▶ Task requirements:
1. Do these statements agree with the financial journalism course description? For each, answer yes or no and quote the deciding words of the text. (a) The course is run part-time through weekly seminars. (b) Wits Journalism offers four courses in financial journalism. (c) The 2020 lockdown was a major teaching moment for the 2020 class.
2. Can you write out the financial journalism course description again, starting at "Wits Journalism offers" and ending at "finance and economics.", and swap "seminars" for "workshops"?

▶ Quoted passage:

---*---

Wits Journalism offers three courses in financial journalism. These can be taken as a certificate, at Honours or Masters level.

Financial Journalism

This course aims to provide working journalists with an overview of the discipline of financial reporting, to provide the necessary skills where they do not exist and hone what is already there. It is run part-time through weekly seminars. The course has a strong emphasis on the need to explain what can be complex in an accessible and engaging manner. The broad goal is to enhance financial literacy in the country by equipping journalists to better understand finance and economics.

The course draws extensively on contemporary events. For instance, the global economic lockdown of 2020 in response to the Covid crisis, was a major teaching moment for the 2020 class. Share prices collapsed, millions lost their jobs and financial markets at one stage all but froze, the crisis being likened by some experts to the worst economic shock in a century. For students of finance and economics this was a rare opportunity to observe markets in a state of major crisis – even near paralysis – in real time.

---*---

▶ Records shown:
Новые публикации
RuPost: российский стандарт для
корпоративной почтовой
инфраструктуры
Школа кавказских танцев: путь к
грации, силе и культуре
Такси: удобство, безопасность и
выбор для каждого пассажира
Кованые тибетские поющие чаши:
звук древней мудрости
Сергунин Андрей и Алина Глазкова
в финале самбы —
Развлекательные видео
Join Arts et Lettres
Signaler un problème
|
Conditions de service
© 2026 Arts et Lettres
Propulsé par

---*---

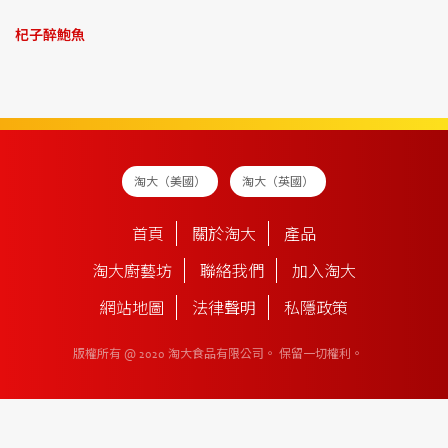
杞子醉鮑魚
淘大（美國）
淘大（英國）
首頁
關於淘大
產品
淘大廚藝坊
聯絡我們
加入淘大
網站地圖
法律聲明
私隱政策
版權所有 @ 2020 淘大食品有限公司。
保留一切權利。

---*---

▶ Solutions to the tasks:
1.
(a) Yes: "It is run part-time through weekly seminars."
(b) No: "Wits Journalism offers three courses in financial journalism."
(c) Yes: "was a major teaching moment for the 2020 class"

2.
Wits Journalism offers three courses in financial journalism. These can be taken as a certificate, at Honours or Masters level.

Financial Journalism

This course aims to provide working journalists with an overview of the discipline of financial reporting, to provide the necessary skills where they do not exist and hone what is already there. It is run part-time through weekly workshops. The course has a strong emphasis on the need to explain what can be complex in an accessible and engaging manner. The broad goal is to enhance financial literacy in the country by equipping journalists to better understand finance and economics.